Weighted average common shares:                                
Basic     32,171                       32,171  
                                 
Diluted     33,237                       33,237  

 

 

 

HARVARD BIOSCIENCE, INC.

 

NOTES TO UNAUDITED PRO FORMA CONSOLIDATED FINANCIAL STATEMENTS

 

 

(a) This adjustment represents the receipt of cash consideration at the closing of the transaction.

 

(b) These adjustments reflect the elimination of assets and liabilities attributable to Denville.

 

(c) Included in this adjustment is a working capital receivable in the amount of $0.2 million held in escrow at the closing of the transaction.

 

(d) This adjustment represents a long term escrow receivable in the amount of $1 million, payable to the Company 18 months following closing, and held in escrow at the closing of the transaction.

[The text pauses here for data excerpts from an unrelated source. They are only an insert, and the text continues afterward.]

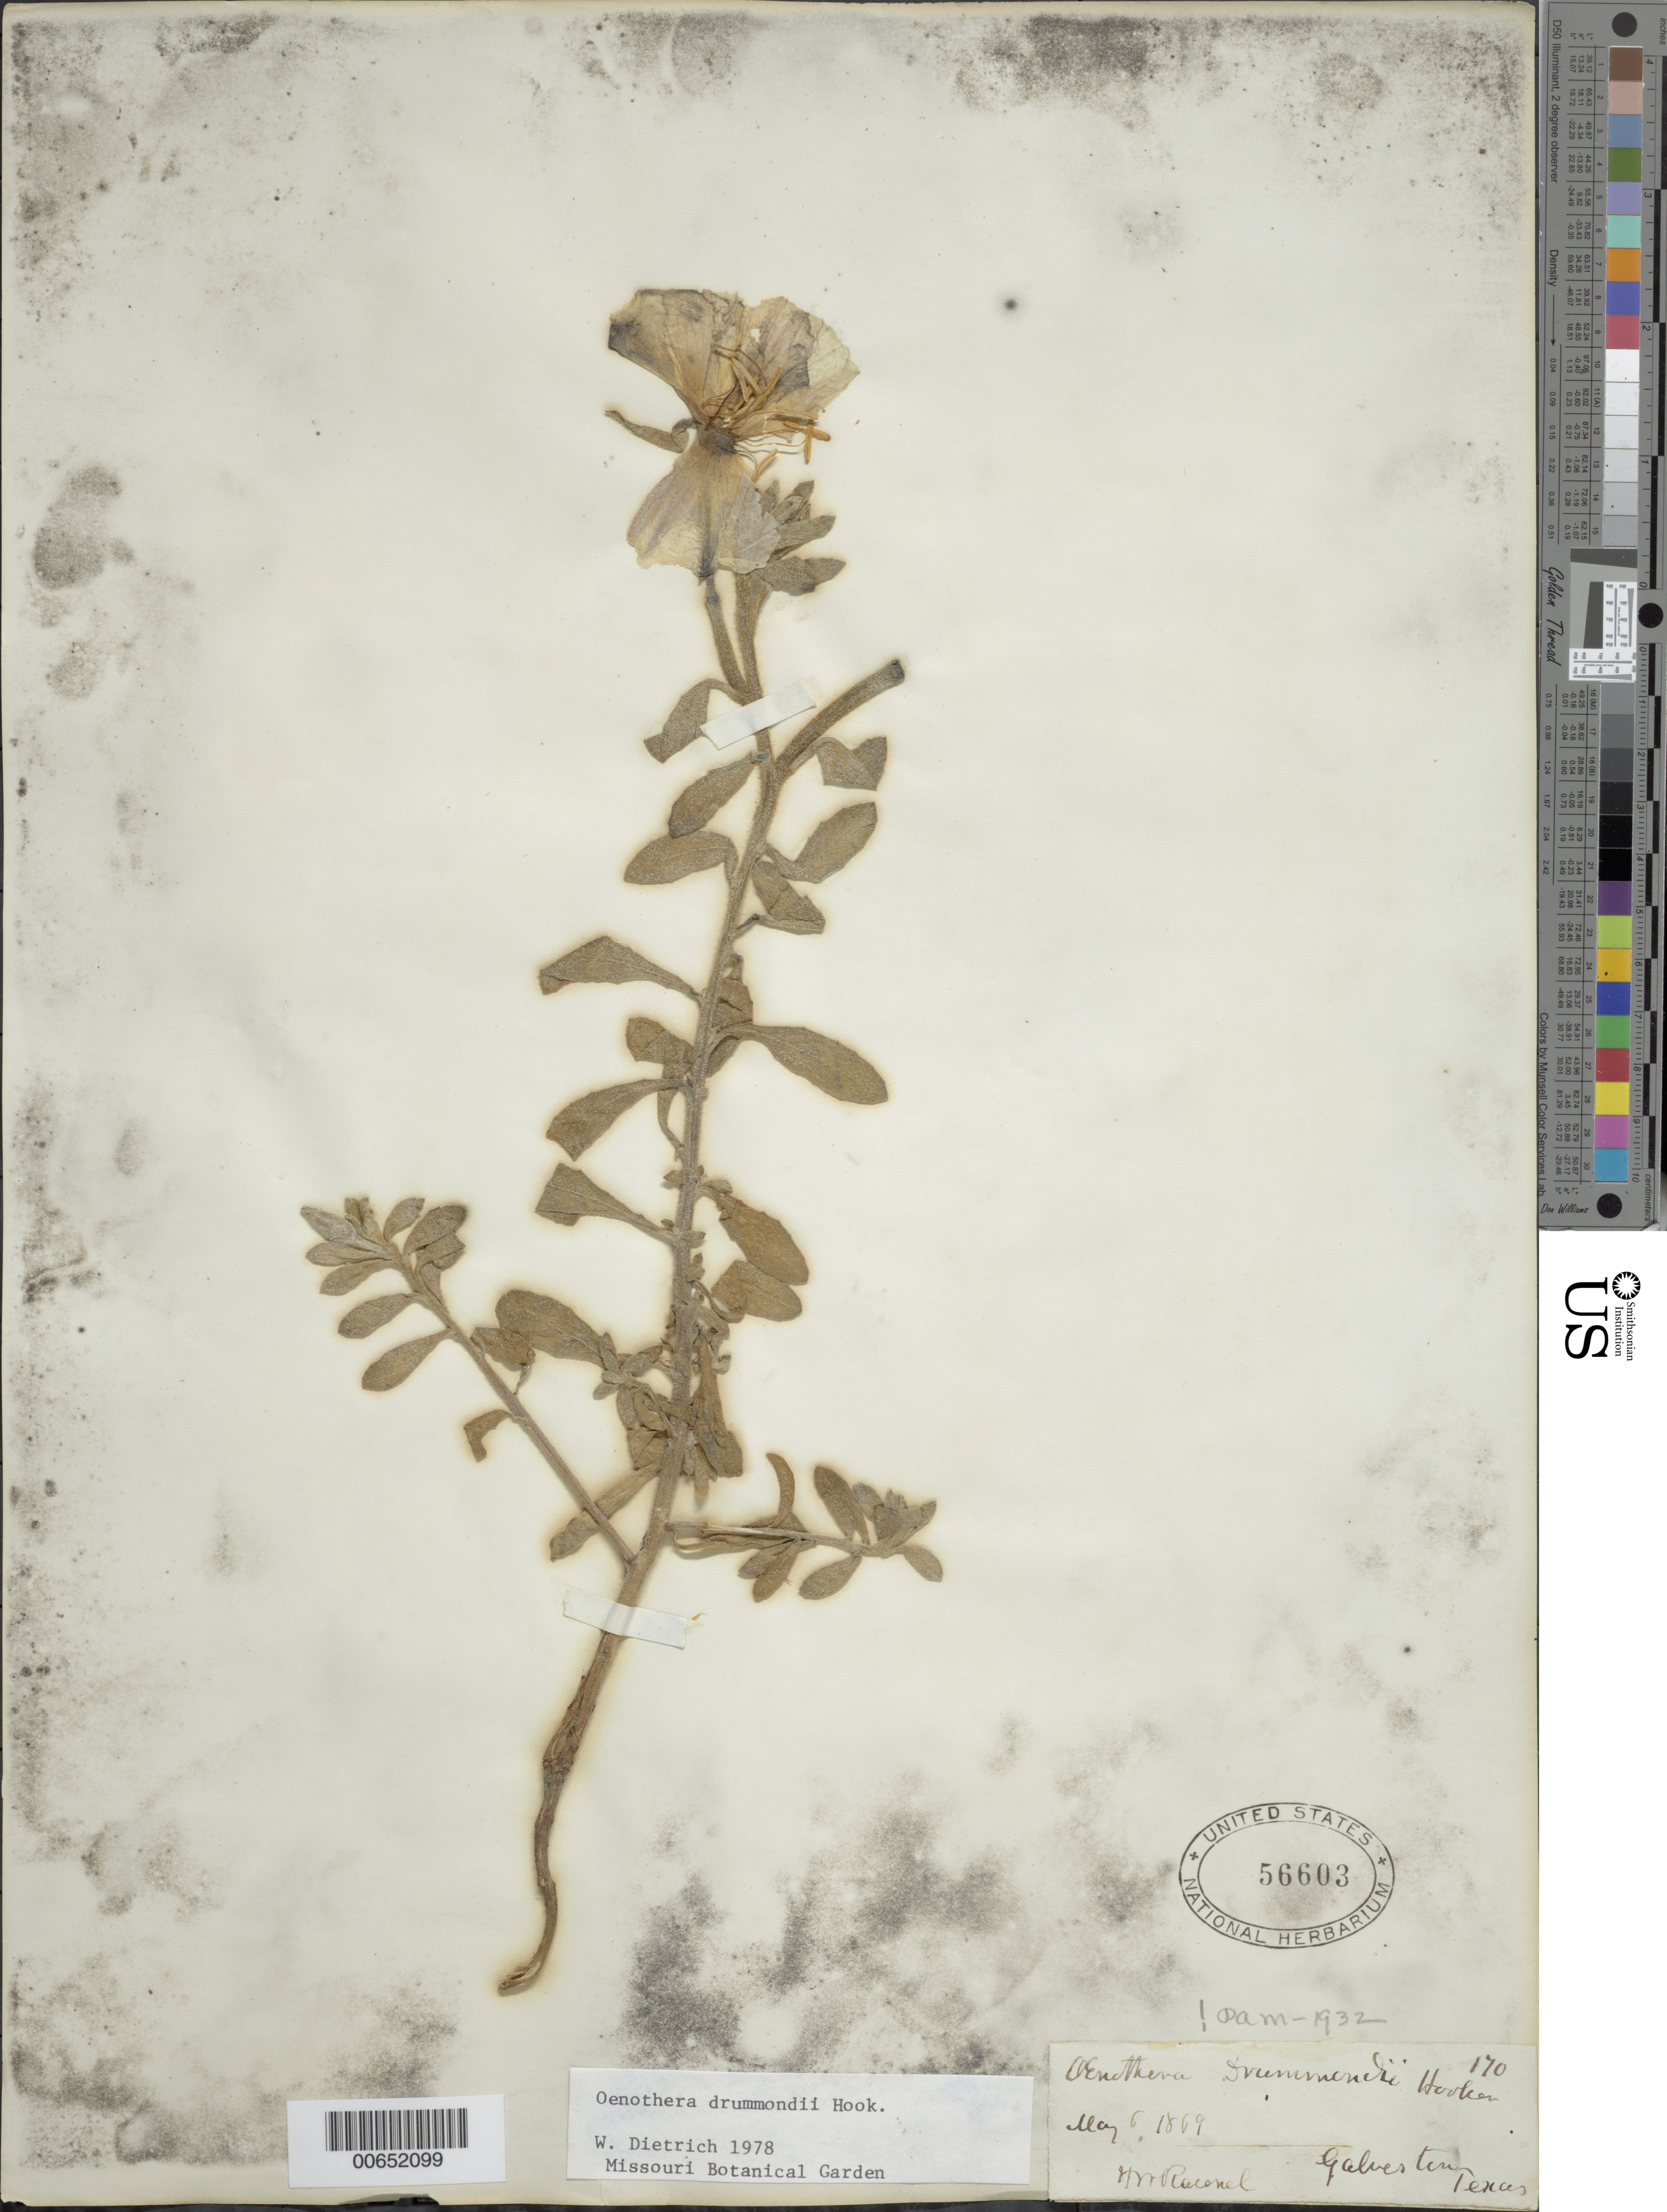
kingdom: Plantae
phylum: Tracheophyta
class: Magnoliopsida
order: Myrtales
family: Onagraceae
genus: Oenothera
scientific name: Oenothera drummondii subsp. drummondii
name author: Hook.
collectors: H. Ravenel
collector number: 170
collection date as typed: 06 May 1869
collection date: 1869-05-06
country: United States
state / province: Texas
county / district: Galveston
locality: Galveston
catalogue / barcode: US 56603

Not included in this adjustment is the $3 million earn out provision since it is contingent on the achievement of certain gross profit margin targets.

 

(e) This adjustment reflect the estimated gain on sale arising from the transaction. This estimated gain has not been reflected in the pro forma consolidated statements of operations as it is considered nonrecurring in nature. No adjustment has been made to the sale proceeds to give effect to any potential post-closing adjustments under the terms of the Purchase Agreement, other than what has been disclosed within these notes to the unaudited pro forma consolidated financial statements.

 

(f) These adjustments reflect the elimination of the revenues and expenses attributable to Denville.

 

(g) This adjustment represents the estimated income tax effect of the pro forma adjustments, as well as the effect of any changes to valuation allowances. The tax effect of the pro forma adjustments was calculated using the historical statutory rates in effect for the periods presented.